作業依頼 A:
文書抜粋について、次の問いに答えよ。
(i) 広辞苑第六版によると、「テープ」とはどのようなものか。
(ii) 引用発明の「シート材23」が片面に有するものは何か。
(iii) どのような形状の「配線基板本体(ベース板)」を採用するかは、何にすぎないとされているか。
作業依頼 B:
リストの先頭行から「yields 54.69,mm」を含む行まで、両端を含めて各行をそのまま書き出せ。

文書抜粋:
####################

そして、一般に、「テープ【tape】」とは、「幅がせまく長い、うすい帯状のもの。」([株式会社岩波書店 広辞苑第六版])であるから、本願発明において、「テープ又はテープのようなフィルム」とは、粘着性表面を有し、構成要素(マイクロ回路)を保持し、後に除去されるものであって、「幅がせまく長い、うすい帯状のもの。」、又は、「幅がせまく長い、うすい帯状のフィルム。」であると解することができる。

一方、引用発明において、「シート材23」は、「粘着剤24」を片面に有し、この「粘着剤24」を介して「コンデンサ素子13(電子部品)」を「シート材23」に粘着させ、その後、除去されるものである。また、上記4.で述べたように、「シート」とは、一般に、薄板や紙といった薄いものを示す用語である。

してみると、本願発明における「テープ又はテープのようなフィルム」と、引用発明における「シート材23」とは、その機能、作用、及び、効果において差異があるものではなく、形状が、本願発明では、「幅がせまく長い、うすい帯状のもの。」であるのに対し、引用発明では、そのような特定がされていない点で相違している。

そして、引用発明において「シート材23」は必要な領域に対して積層されればいいものであり、換言すれば、用いられる「配線基板本体(ベース板)」の形状等によって適宜変更され得るものである。
一方、引用発明において、様々な形状の「配線基板本体(ベース板)」を採用し得るものであることは明らかであり、どのような形状の「配線基板本体(ベース板)」を採用するかは、当業者が適宜決定する設計的事項にすぎないものである。
しかも、「配線基板本体(ベース板)」として細長いものは周知であって、引用発明において、「配線基板本体(ベース板)」が細長いものであれば、「シート材23」が「幅がせまく長い、うすい帯状のもの。」となる場合があることは明らかである。

####################

対象リスト:

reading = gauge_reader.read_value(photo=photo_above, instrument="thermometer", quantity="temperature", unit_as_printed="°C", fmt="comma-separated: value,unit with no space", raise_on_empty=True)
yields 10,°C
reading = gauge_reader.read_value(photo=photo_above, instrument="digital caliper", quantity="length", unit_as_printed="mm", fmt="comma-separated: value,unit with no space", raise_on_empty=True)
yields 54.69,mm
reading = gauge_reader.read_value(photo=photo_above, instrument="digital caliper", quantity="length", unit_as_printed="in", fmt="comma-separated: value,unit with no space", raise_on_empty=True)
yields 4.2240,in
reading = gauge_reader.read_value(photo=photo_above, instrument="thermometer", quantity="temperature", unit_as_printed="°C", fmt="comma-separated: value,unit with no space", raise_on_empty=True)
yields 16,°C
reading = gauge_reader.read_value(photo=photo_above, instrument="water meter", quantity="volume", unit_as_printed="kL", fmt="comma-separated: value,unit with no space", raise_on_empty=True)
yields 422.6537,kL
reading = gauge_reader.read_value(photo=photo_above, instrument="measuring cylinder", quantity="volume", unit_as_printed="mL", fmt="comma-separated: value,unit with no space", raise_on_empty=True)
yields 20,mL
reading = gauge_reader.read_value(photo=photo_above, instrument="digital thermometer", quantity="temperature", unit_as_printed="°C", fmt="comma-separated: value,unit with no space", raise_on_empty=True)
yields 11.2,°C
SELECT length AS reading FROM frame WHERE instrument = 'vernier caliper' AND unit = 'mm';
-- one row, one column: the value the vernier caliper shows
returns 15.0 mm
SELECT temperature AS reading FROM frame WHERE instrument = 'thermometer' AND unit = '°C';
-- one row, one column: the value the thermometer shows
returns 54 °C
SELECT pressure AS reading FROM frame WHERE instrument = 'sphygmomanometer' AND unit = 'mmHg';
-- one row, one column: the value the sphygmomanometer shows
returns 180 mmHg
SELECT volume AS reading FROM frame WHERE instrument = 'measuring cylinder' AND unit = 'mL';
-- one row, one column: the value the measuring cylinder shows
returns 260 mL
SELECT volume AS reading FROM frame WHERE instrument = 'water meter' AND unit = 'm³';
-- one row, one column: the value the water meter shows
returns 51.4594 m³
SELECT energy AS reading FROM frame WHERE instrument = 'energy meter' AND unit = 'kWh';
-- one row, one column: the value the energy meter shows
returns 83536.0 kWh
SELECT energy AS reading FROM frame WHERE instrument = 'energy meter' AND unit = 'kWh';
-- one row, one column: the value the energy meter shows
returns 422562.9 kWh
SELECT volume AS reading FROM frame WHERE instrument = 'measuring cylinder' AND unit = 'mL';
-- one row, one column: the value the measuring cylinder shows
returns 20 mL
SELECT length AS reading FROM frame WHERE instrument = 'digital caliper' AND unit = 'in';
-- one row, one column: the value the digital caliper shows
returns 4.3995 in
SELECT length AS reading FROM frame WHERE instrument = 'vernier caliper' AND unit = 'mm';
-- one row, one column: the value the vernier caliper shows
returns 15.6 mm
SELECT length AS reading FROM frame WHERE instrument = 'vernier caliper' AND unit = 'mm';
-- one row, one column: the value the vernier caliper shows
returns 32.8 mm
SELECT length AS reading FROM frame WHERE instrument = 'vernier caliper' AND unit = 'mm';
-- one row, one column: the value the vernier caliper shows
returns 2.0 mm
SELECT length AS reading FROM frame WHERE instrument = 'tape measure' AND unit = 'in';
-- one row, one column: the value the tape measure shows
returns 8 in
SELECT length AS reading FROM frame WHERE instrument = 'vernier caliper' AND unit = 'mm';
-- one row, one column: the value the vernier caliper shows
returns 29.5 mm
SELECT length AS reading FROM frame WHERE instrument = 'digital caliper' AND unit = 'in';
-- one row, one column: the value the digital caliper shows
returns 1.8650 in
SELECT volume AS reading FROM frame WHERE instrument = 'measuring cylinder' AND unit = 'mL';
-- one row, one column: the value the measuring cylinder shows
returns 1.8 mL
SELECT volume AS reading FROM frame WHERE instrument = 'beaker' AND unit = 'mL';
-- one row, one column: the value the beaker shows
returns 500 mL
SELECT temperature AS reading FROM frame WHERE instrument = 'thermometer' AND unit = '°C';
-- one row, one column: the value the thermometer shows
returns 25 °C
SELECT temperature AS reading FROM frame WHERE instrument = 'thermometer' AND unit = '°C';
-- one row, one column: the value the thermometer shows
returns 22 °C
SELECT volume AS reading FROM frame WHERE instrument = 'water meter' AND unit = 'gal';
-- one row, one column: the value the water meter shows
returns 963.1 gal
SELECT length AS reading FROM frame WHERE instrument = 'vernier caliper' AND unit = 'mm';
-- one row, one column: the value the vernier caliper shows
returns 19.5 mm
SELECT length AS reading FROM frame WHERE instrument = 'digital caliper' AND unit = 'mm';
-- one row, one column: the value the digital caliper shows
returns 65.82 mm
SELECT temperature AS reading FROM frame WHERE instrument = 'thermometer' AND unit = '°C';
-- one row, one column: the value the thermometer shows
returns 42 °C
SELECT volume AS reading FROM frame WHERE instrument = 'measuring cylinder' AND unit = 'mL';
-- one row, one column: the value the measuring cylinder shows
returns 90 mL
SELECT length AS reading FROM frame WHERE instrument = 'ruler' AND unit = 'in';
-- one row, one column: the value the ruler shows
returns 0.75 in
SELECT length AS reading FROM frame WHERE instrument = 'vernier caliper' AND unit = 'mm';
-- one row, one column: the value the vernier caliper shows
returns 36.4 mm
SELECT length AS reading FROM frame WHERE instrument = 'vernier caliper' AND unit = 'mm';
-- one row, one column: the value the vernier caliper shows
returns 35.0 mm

####################

解答 A:
(i) 幅がせまく長い、うすい帯状のもの。
(ii) 粘着剤24
(iii) 当業者が適宜決定する設計的事項

解答 B:
reading = gauge_reader.read_value(photo=photo_above, instrument="thermometer", quantity="temperature", unit_as_printed="°C", fmt="comma-separated: value,unit with no space", raise_on_empty=True)
yields 10,°C
reading = gauge_reader.read_value(photo=photo_above, instrument="digital caliper", quantity="length", unit_as_printed="mm", fmt="comma-separated: value,unit with no space", raise_on_empty=True)
yields 54.69,mm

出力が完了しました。